Are Multifamily Properties Understaffed?
The recent report by NAA published that for every group of 45 apartments at least one full-time employee has to be added to the payroll. Labor shortage and talent retention remain the top concerns for owners and operators. At the same time, the need for business intelligence for improved remote working is becoming mission-critical. According to the report, the need for on-site staff has increased due to bad resident reviews and increasing expectations. But the data from the ground gives us a more detailed and nuanced picture of the problem.
Domain-specific natural language models enable us to examine resident and prospect conversations at scale while drawing both automation and insight which would normally be invisible to multifamily owners. In 2020, ADAM, our proprietary AI platform for multifamily operations, had over 21,000 unique conversations with both prospects & residents across the US. Here is our aggregated insight from on-site operations.
Timing matters
Residents demand support as and when they need it. The volume of interactions with residents surges by 2.5 times on the first two days and last two days of the month. This trend is in fact predictable and repeats consistently every month. Also, over the course of the year, 36% of the interactions and 46% of leads came from outside of the typical office hours of 10AM to 6PM.

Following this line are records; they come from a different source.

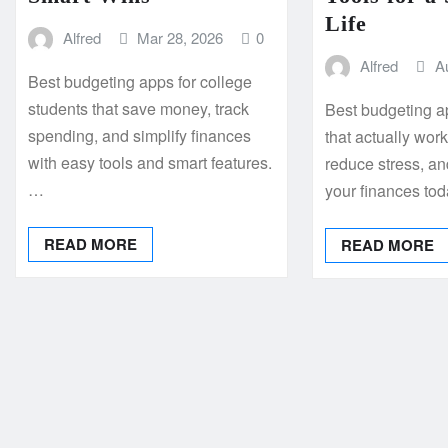
Life
Alfred
Mar 28, 2026
0
Alfred
A
Best budgeting apps for college
students that save money, track
Best budgeting a
spending, and simplify finances
that actually wor
with easy tools and smart features.
reduce stress, an
…
your finances to
READ MORE
READ MORE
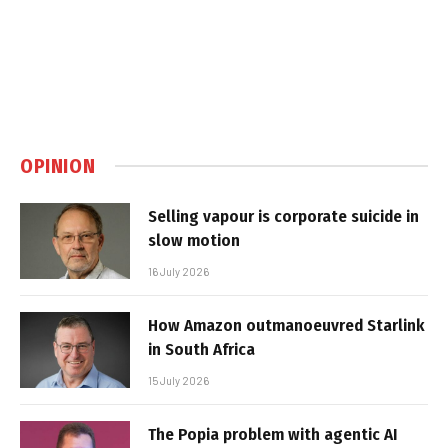
OPINION
Selling vapour is corporate suicide in
slow motion
16 July 2026
How Amazon outmanoeuvred Starlink
in South Africa
15 July 2026
The Popia problem with agentic AI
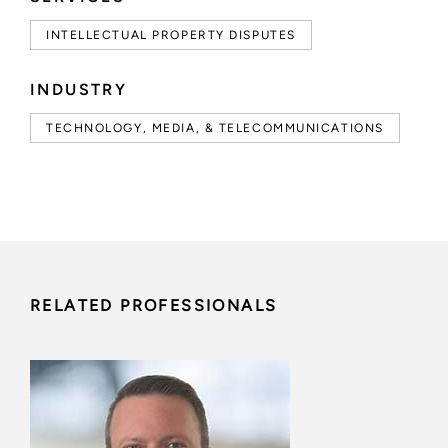
INTELLECTUAL PROPERTY DISPUTES
INDUSTRY
TECHNOLOGY, MEDIA, & TELECOMMUNICATIONS
RELATED PROFESSIONALS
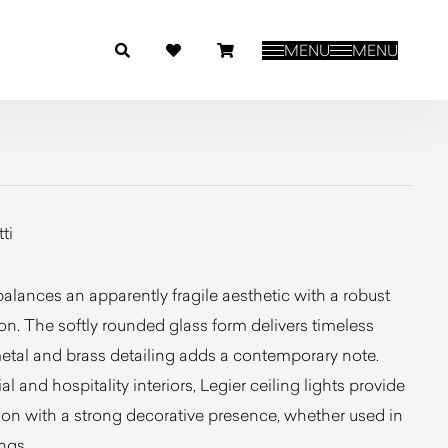
MENU
MENU
ti
lances an apparently fragile aesthetic with a robust
on. The softly rounded glass form delivers timeless
metal and brass detailing adds a contemporary note.
al and hospitality interiors, Legier ceiling lights provide
ion with a strong decorative presence, whether used in
ngs.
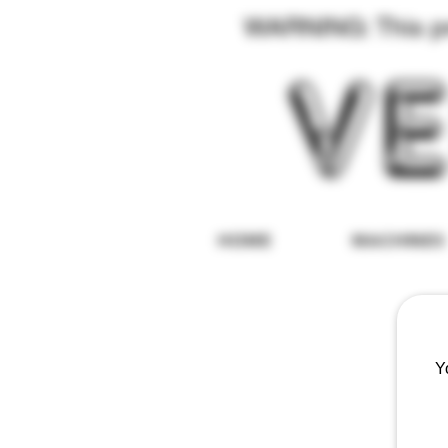
WARNING: This pro
HOME
MACHINES
Y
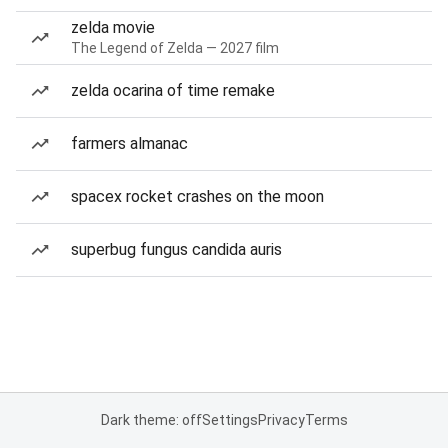
zelda movie
The Legend of Zelda — 2027 film
zelda ocarina of time remake
farmers almanac
spacex rocket crashes on the moon
superbug fungus candida auris
Dark theme: off
Settings
Privacy
Terms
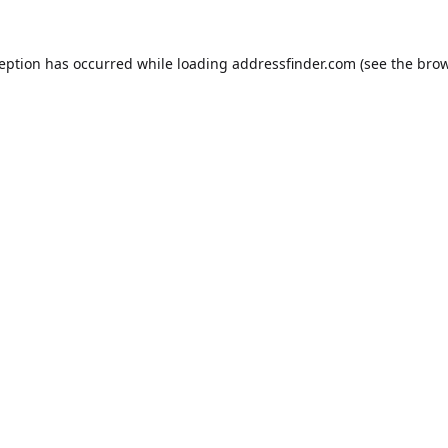
ception has occurred while loading
addressfinder.com
(see the
brow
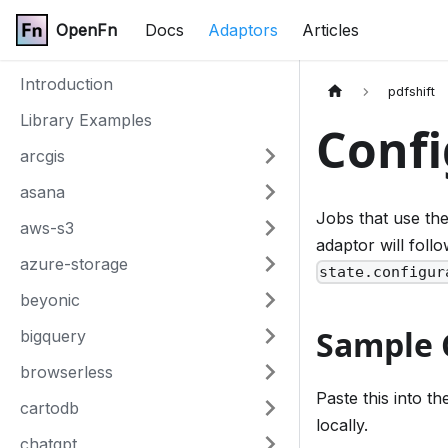
OpenFn
Docs
Adaptors
Articles
Introduction
pdfshift
Library Examples
Confi
arcgis
asana
Jobs that use th
aws-s3
adaptor will fol
azure-storage
state.configur
beyonic
Sample 
bigquery
browserless
Paste this into t
cartodb
locally.
chatgpt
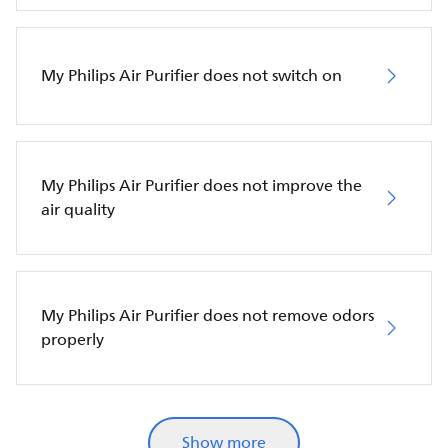
My Philips Air Purifier does not switch on
My Philips Air Purifier does not improve the
air quality
My Philips Air Purifier does not remove odors
properly
Show more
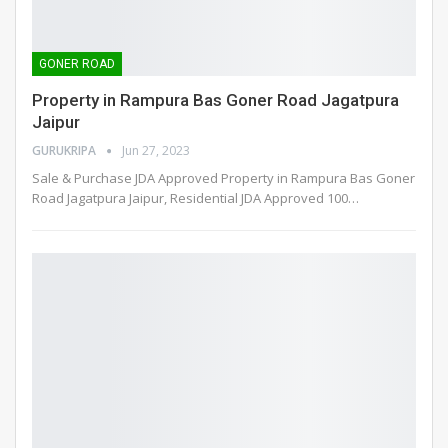
GONER ROAD
Property in Rampura Bas Goner Road Jagatpura
Jaipur
GURUKRIPA
Jun 27, 2023
Sale & Purchase JDA Approved Property in Rampura Bas Goner
Road Jagatpura Jaipur, Residential JDA Approved 100
…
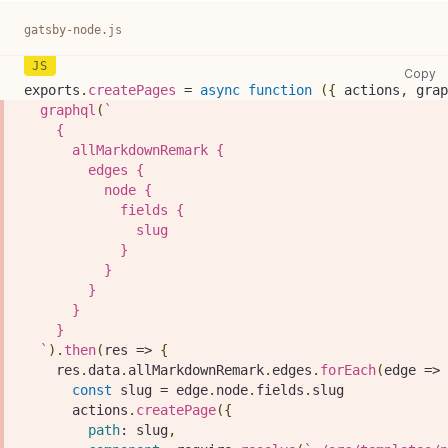
gatsby-node.js
ga
Copy
exports
.
createPages
=
async
function
(
{
 actions
,
 grap
graphql
(
`
    {
      allMarkdownRemark {
        edges {
          node {
            fields {
              slug
            }
          }
        }
      }
    }
`
)
.
then
(
res
=>
{
    res
.
data
.
allMarkdownRemark
.
edges
.
forEach
(
edge
=>
const
 slug 
=
 edge
.
node
.
fields
.
slug
      actions
.
createPage
(
{
path
:
 slug
,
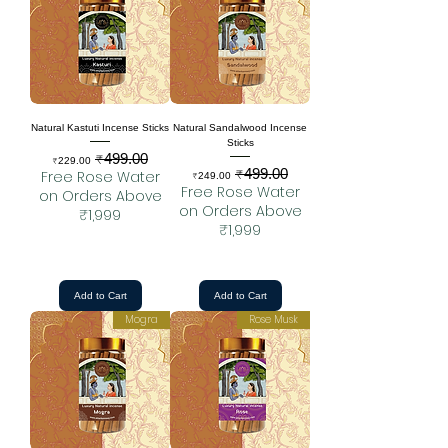
Natural Kastuti Incense Sticks
Natural Sandalwood Incense
Sticks
₹499.00
Sale Price
Regular Price
₹229.00
₹499.00
Sale Price
Regular Price
Free Rose Water
₹249.00
Free Rose Water
on Orders Above
on Orders Above
₹1,999
₹1,999
Add to Cart
Add to Cart
Mogra
Rose Musk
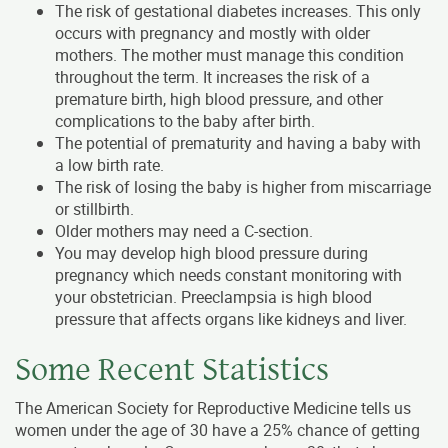
The risk of gestational diabetes increases. This only
occurs with pregnancy and mostly with older
mothers. The mother must manage this condition
throughout the term. It increases the risk of a
premature birth, high blood pressure, and other
complications to the baby after birth.
The potential of prematurity and having a baby with
a low birth rate.
The risk of losing the baby is higher from miscarriage
or stillbirth.
Older mothers may need a C-section.
You may develop high blood pressure during
pregnancy which needs constant monitoring with
your obstetrician. Preeclampsia is high blood
pressure that affects organs like kidneys and liver.
Some Recent Statistics
The American Society for Reproductive Medicine tells us
women under the age of 30 have a 25% chance of getting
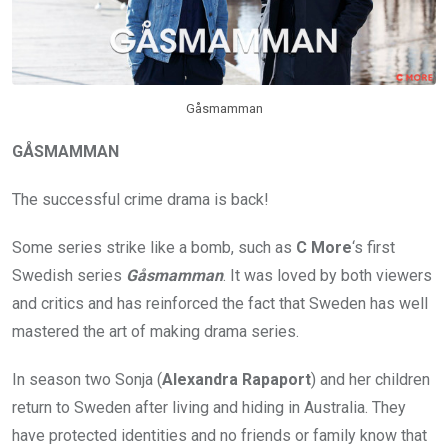
Gåsmamman
GÅSMAMMAN
The successful crime drama is back!
Some series strike like a bomb, such as
C More
‘s first
Swedish series
Gåsmamman
. It was loved by both viewers
and critics and has reinforced the fact that Sweden has well
mastered the art of making drama series.
In season two Sonja (
Alexandra Rapaport
) and her children
return to Sweden after living and hiding in Australia. They
have protected identities and no friends or family know that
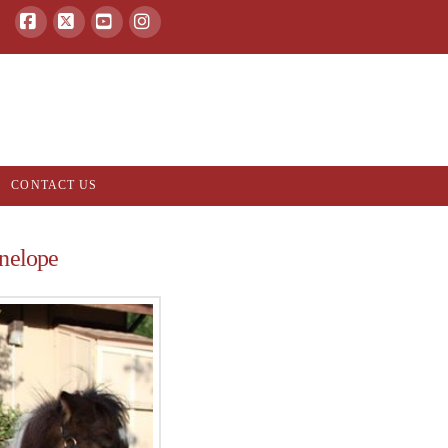
Facebook
X
YouTube
Instagram
CONTACT US
nelope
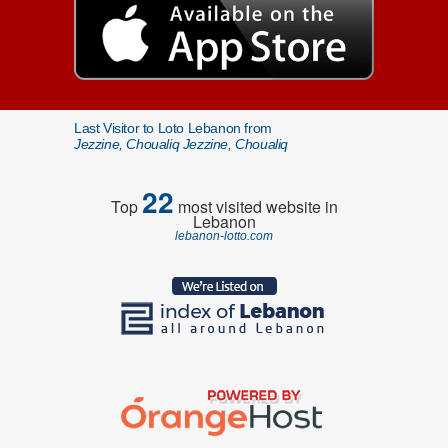
Last Visitor to Loto Lebanon from
Jezzine, Choualiq Jezzine, Choualiq
22
Top
most visited website in
Lebanon
lebanon-lotto.com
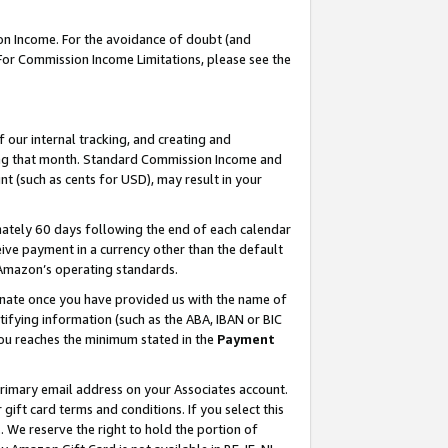
on Income. For the avoidance of doubt (and
 For Commission Income Limitations, please see the
our internal tracking, and creating and
ing that month. Standard Commission Income and
t (such as cents for USD), may result in your
ately 60 days following the end of each calendar
ive payment in a currency other than the default
h Amazon’s operating standards.
gnate once you have provided us with the name of
ifying information (such as the ABA, IBAN or BIC
 you reaches the minimum stated in the
Payment
primary email address on your Associates account.
ft card terms and conditions. If you select this
t
. We reserve the right to hold the portion of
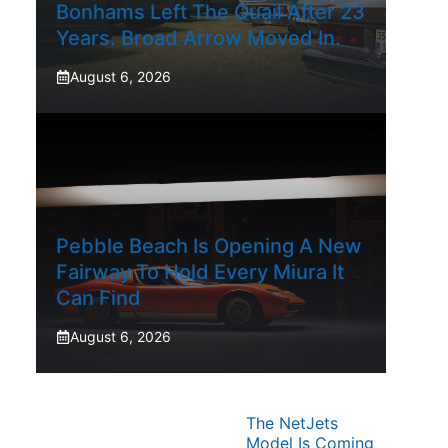
Bonhams Left The Quail After 23
Years. Broad Arrow Moved In.
August 6, 2026
Pebble Beach Is Opening A New
Fairway To Hold Every Miura It
Can Find
August 6, 2026
The NetJets
Model Is Coming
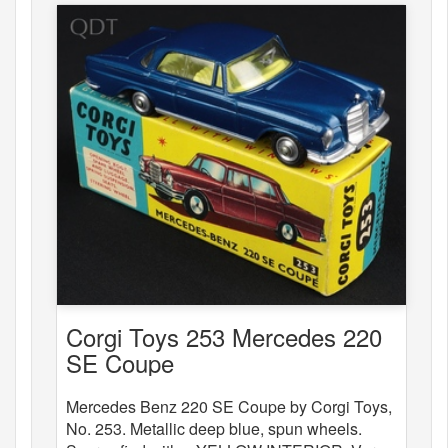
Corgi Toys 253 Mercedes 220
SE Coupe
Mercedes Benz 220 SE Coupe by Corgi Toys,
No. 253. Metallic deep blue, spun wheels.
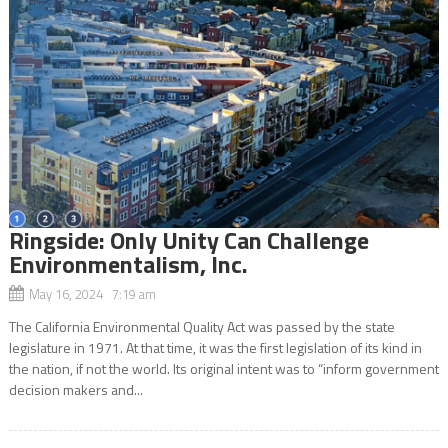
Ringside: Only Unity Can Challenge
Environmentalism, Inc.
May 16, 2024 7:19 am
The California Environmental Quality Act was passed by the state
legislature in 1971. At that time, it was the first legislation of its kind in
the nation, if not the world. Its original intent was to “inform government
decision makers and...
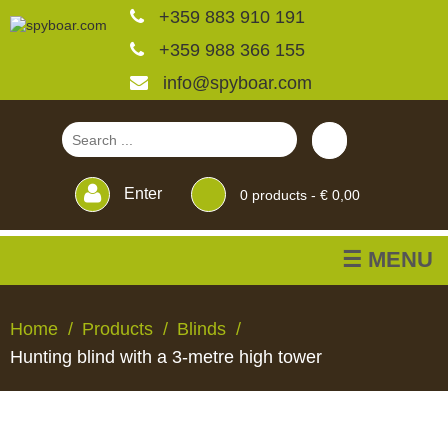
+359 883 910 191
+359 988 366 155
info@spyboar.com
Enter
0
products -
€ 0,00
☰ MENU
Hunting cameras
Home
Products
Blinds
Hunting blind with a 3-metre high tower
Trail cameras with live
view
HUNTING
TRAIL
CCTV
FEEDERS
BLINDS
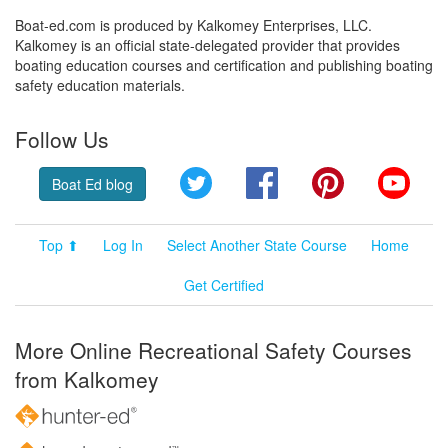
Boat-ed.com is produced by Kalkomey Enterprises, LLC.
Kalkomey is an official state-delegated provider that provides
boating education courses and certification and publishing boating
safety education materials.
Follow Us
Twitter
Facebook
Pinterest
YouT
Boat Ed blog
Top ⬆
Log In
Select Another State Course
Home
Get Certified
More Online Recreational Safety Courses
from Kalkomey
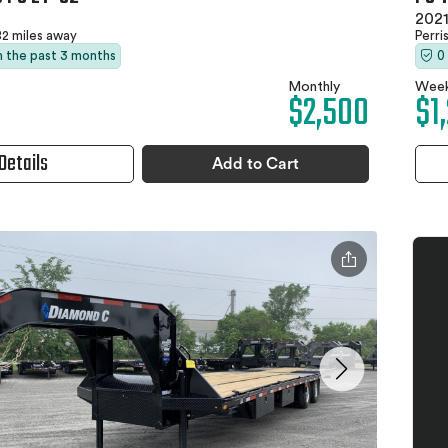
2021
2 miles away
Perri
in the past 3 months
0
Monthly
Week
$2,500
$1
Details
Add to Cart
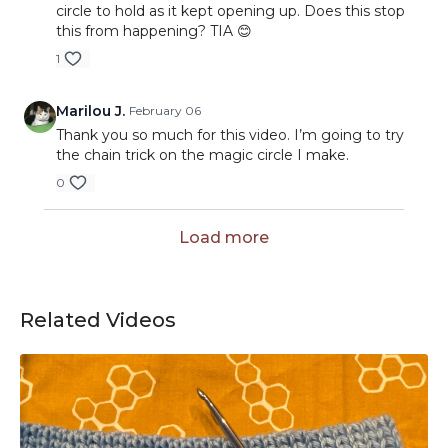
circle to hold as it kept opening up. Does this stop
this from happening? TIA 😊
1
Marilou J.
February 06
Thank you so much for this video. I’m going to try
the chain trick on the magic circle I make.
0
Load more
Related Videos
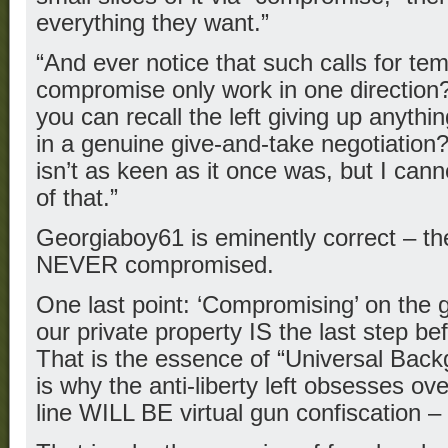
everything they want.”
“And ever notice that such calls for t
compromise only work in one direction?
you can recall the left giving up anythi
in a genuine give-and-take negotiation
isn’t as keen as it once was, but I cann
of that.”
Georgiaboy61 is eminently correct – the 
NEVER compromised.
One last point: ‘Compromising’ on the 
our private property IS the last step bef
That is the essence of “Universal Bac
is why the anti-liberty left obsesses ov
line WILL BE virtual gun confiscation – 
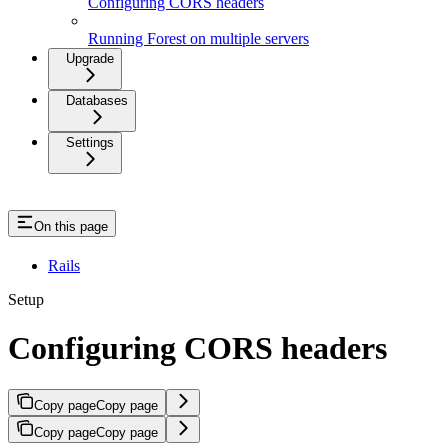
Configuring CORS headers
Running Forest on multiple servers
Upgrade
Databases
Settings
On this page
Rails
Setup
Configuring CORS headers
Copy page
Copy page
Copy page
Copy page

This variance creates a major staffing challenge. In order to do their jobs, the staff interacting with the residents need to be not just knowledgeable but also scalable by a factor of 2.5 . This pattern also results in task requests coming in like a deluge and creating backlogs for the rest of the month.
Variance is less acute for the leasing staff, who see a steady flow of prospects throughout the month. However, the months of June, July, and August had 5 times the number of prospect conversations that December and created 3.5 times more leads than any other period of the year.
A very long tail
The volume and importance of maintenance requests are being overestimated and all other topics are in fact underestimated. The largest cluster of interactions making up 42% of all resident interactions involved people asking questions about the property or policies of use. This cluster itself breaks down into over 700 different types of questions as specific as ‘how to use a gate’ to ‘how to use the app’. Only 14% of the resident interactions were related to property maintenance. Payment-related inquiries contributed to 10% of the volume eventually leading to a very long tail of various unique topics ranging from deliveries, complaints, waste disposal, promotions, move-ins, move-outs & beyond.
The challenge that long tails create for on-sites teams is that they constantly feel that they are wearing multiple hats and are being pulled in too many directions. At the same time, residents feel like they are not getting a consistent experience or a response to their queries.
Process gaps
The use of natural language models allows visibility to the on-site data with precision but it also exposes gaps in processes with which the site staff often improvise. In 25% of all conversations, the interaction had to be passed to someone on-site in order to figure out what needed to be done, despite the models predicting the expectation of the resident correctly. These topics included items, often repeated, which do not have a defined process or system to be inputted into. This is not a problem of interoperability of software but of missing processes that come from the historic opacity of the sites.
The onsite teams will often mention burnout and stress as the main factors for talent retention issues and turnover. In the absence of organizational learning, much knowledge is lost with staff departure. This makes it challenging to set performance metrics for teams where the SLA’s and KPIs are often arbitrary or based on a very small part of their role.
Finding micro-trends
The long tail challenge of property management is addressed well by the opportunity of finding early micro trends by leveraging machine learning techniques. The on-site teams perform better with intelligence support. However, this requires the adoption of very high quality and specialized models.
Some examples of insight gathered with micro-clusters include a relative increase in prospects wanting in-unit washers & dryers. The sharer lifestyle was also highlighted in 2020 with more prospects asking about shared kitchenettes in the community and quiet places to work or take exams.
Microtrends were also observed with more residents asking to use the management office printers & faxes. Conversations about rental promotions were had in equal measures by both residents & prospects, indicating a new pipeline for apartment transfers.
In conclusion, multifamily properties are not understaffed but they are dealing with a resource allocation problem which includes a variance in both volume & variety of tasks. It is the reason they always seem to be overstretched and under-resourced. Using cutting edge machine learning assistance can not just reduce the challenge of recruiting and training. It can also create a base for a consistent and improved customer experience.